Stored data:
____________

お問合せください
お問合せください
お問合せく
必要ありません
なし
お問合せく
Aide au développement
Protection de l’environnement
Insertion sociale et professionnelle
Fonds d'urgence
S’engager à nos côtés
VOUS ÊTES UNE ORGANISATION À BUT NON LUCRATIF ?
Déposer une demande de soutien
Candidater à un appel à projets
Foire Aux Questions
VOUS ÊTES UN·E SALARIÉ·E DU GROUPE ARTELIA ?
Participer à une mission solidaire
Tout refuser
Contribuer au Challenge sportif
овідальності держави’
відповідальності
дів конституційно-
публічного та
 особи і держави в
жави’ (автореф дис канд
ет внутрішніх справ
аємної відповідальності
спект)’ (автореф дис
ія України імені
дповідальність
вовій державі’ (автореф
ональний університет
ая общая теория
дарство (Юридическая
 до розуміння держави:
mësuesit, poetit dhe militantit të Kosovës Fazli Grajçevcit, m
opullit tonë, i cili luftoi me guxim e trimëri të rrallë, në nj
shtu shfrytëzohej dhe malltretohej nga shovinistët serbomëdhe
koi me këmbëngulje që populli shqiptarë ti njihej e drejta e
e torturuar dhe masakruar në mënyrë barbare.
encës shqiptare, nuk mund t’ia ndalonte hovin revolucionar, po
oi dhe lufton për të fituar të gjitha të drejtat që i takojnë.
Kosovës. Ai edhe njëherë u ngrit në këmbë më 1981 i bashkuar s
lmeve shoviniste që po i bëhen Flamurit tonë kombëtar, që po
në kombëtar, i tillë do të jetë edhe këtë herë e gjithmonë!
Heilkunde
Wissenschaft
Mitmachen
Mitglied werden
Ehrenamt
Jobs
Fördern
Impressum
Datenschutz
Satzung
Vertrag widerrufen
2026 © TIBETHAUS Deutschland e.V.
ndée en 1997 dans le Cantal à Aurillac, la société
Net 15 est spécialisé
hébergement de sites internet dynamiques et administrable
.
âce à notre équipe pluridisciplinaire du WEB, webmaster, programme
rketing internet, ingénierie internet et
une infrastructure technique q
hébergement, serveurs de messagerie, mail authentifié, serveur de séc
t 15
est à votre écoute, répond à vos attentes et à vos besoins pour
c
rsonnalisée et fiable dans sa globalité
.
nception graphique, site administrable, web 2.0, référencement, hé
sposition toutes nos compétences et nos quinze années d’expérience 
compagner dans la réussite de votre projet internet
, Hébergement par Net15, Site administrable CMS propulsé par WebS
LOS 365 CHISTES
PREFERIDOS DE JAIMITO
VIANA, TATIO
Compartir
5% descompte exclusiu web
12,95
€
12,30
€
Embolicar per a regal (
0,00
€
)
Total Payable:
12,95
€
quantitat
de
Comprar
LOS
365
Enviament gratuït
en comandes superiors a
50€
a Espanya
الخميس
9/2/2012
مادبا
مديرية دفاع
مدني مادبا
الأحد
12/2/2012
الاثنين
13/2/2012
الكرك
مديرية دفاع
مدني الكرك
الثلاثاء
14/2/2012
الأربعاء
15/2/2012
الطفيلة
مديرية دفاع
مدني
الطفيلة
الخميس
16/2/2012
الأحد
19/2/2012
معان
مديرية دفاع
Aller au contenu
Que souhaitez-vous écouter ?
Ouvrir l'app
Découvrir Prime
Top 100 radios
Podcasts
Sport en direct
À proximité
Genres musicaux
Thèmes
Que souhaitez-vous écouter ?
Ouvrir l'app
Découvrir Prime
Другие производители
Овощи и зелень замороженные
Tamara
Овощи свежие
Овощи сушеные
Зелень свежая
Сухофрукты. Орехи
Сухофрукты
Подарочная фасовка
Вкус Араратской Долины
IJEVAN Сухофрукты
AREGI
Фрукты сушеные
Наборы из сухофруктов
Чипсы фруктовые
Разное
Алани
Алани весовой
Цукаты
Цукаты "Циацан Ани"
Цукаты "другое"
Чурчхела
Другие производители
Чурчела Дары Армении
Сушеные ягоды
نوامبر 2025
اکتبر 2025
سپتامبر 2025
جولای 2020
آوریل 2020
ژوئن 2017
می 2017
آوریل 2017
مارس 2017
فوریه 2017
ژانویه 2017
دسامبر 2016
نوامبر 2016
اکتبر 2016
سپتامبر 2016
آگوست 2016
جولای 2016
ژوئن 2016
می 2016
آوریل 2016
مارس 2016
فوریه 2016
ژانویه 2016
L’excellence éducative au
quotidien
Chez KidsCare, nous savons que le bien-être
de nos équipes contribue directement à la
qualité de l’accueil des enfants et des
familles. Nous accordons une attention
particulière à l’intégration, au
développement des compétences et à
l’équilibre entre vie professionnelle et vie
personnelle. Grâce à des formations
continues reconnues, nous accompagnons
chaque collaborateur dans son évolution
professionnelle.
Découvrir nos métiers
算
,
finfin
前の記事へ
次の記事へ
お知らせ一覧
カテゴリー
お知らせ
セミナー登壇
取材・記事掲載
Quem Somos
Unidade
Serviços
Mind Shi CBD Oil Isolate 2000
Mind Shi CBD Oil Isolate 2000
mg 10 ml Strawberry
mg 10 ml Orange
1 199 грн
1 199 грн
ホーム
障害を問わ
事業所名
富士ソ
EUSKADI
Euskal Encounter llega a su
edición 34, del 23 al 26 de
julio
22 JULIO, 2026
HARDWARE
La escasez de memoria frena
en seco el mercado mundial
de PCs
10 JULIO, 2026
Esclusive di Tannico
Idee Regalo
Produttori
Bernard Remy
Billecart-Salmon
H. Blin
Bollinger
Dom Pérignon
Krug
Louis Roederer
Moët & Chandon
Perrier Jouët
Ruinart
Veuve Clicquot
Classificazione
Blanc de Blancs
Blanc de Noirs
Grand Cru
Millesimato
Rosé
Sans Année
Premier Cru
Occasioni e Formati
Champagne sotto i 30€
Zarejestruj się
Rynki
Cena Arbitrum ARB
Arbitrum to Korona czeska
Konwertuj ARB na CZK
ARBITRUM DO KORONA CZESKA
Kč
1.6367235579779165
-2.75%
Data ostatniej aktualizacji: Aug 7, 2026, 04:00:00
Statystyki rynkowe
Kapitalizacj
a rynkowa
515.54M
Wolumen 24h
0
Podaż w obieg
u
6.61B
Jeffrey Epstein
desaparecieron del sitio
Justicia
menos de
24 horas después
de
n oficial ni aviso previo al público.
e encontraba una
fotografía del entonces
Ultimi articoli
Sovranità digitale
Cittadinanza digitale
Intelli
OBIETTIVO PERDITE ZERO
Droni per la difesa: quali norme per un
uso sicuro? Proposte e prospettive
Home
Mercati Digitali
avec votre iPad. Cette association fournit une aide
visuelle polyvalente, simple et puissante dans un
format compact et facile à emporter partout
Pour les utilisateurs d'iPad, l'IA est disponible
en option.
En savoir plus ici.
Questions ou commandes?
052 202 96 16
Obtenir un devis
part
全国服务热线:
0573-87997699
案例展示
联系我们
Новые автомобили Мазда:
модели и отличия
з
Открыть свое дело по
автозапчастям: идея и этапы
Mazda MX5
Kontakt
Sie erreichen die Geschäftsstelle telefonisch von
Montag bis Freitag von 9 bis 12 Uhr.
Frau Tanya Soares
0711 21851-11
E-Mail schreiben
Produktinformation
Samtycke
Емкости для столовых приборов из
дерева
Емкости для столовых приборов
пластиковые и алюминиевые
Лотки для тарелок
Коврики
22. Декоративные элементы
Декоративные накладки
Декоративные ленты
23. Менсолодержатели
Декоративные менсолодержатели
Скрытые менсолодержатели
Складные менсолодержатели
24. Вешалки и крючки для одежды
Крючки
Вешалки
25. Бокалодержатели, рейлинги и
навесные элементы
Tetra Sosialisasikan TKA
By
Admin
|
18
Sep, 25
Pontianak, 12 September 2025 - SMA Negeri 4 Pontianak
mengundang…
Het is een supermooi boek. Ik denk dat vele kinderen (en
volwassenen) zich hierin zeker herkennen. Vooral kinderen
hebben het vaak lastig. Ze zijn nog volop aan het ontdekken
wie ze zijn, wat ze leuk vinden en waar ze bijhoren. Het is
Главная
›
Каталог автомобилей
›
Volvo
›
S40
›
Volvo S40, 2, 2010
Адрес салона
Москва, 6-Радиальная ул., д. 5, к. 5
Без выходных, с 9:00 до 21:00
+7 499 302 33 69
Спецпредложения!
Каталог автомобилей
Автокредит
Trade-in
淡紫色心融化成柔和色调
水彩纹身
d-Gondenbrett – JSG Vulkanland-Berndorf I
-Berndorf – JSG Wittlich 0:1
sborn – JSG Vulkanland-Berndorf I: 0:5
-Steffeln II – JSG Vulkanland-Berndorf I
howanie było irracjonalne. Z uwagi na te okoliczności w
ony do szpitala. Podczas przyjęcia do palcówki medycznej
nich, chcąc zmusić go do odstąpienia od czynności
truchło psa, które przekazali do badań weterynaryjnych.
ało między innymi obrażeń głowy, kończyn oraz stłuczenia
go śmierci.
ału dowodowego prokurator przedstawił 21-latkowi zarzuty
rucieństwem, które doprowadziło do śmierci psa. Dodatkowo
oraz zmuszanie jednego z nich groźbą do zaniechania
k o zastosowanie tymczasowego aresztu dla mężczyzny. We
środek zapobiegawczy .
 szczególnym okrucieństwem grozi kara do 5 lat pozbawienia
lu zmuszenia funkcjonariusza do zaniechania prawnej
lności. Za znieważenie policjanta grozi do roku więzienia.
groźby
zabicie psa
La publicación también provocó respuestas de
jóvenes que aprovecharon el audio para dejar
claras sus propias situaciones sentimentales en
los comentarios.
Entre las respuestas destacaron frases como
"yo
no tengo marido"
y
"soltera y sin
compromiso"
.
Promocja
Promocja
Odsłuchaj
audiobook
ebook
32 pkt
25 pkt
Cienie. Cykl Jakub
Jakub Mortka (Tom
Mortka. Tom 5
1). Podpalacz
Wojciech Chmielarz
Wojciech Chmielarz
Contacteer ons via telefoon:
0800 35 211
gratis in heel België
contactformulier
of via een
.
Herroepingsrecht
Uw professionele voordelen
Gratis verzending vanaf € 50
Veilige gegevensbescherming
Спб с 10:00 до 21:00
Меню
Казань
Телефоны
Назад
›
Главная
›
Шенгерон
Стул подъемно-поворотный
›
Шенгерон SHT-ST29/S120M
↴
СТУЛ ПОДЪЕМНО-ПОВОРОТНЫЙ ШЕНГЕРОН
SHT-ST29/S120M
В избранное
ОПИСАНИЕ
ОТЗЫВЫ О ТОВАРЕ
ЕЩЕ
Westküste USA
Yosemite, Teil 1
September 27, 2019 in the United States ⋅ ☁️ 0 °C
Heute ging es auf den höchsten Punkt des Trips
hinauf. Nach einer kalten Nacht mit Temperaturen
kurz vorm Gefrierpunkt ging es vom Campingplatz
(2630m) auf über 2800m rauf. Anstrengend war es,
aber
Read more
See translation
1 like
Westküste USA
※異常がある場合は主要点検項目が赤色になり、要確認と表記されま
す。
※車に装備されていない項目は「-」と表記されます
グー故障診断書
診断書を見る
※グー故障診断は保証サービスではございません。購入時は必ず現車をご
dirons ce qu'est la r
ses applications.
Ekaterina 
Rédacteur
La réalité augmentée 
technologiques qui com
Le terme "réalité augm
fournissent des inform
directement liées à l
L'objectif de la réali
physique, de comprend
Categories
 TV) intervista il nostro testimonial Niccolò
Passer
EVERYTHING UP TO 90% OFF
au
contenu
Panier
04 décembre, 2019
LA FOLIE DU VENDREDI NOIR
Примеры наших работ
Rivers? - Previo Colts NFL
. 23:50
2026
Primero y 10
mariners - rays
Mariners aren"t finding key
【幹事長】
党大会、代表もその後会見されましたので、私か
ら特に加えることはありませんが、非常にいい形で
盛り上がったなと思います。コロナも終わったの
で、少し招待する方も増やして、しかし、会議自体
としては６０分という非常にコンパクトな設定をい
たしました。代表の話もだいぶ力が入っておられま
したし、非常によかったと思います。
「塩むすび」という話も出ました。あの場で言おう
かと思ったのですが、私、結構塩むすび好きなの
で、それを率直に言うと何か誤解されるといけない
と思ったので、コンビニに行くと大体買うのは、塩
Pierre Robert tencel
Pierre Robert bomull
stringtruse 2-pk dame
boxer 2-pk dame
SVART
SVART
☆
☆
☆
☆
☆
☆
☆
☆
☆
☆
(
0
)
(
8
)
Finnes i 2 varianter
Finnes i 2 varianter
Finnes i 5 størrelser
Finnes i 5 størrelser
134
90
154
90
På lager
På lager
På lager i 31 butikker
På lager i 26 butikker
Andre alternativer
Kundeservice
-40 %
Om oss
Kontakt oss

____________

WHAT TO PRODUCE
Going back to the entries above, set down exactly the lines that begin at the one with "Jakub Mortka (Tom" and end at the one with "kurz vorm Gefrierpunkt", both included, and nothing else.

EXPECTED OUTPUT
Jakub Mortka (Tom
Mortka. Tom 5
1). Podpalacz
Wojciech Chmielarz
Wojciech Chmielarz
Contacteer ons via telefoon:
0800 35 211
gratis in heel België
contactformulier
of via een
.
Herroepingsrecht
Uw professionele voordelen
Gratis verzending vanaf € 50
Veilige gegevensbescherming
Спб с 10:00 до 21:00
Меню
Казань
Телефоны
Назад
›
Главная
›
Шенгерон
Стул подъемно-поворотный
›
Шенгерон SHT-ST29/S120M
↴
СТУЛ ПОДЪЕМНО-ПОВОРОТНЫЙ ШЕНГЕРОН
SHT-ST29/S120M
В избранное
ОПИСАНИЕ
ОТЗЫВЫ О ТОВАРЕ
ЕЩЕ
Westküste USA
Yosemite, Teil 1
September 27, 2019 in the United States ⋅ ☁️ 0 °C
Heute ging es auf den höchsten Punkt des Trips
hinauf. Nach einer kalten Nacht mit Temperaturen
kurz vorm Gefrierpunkt ging es vom Campingplatz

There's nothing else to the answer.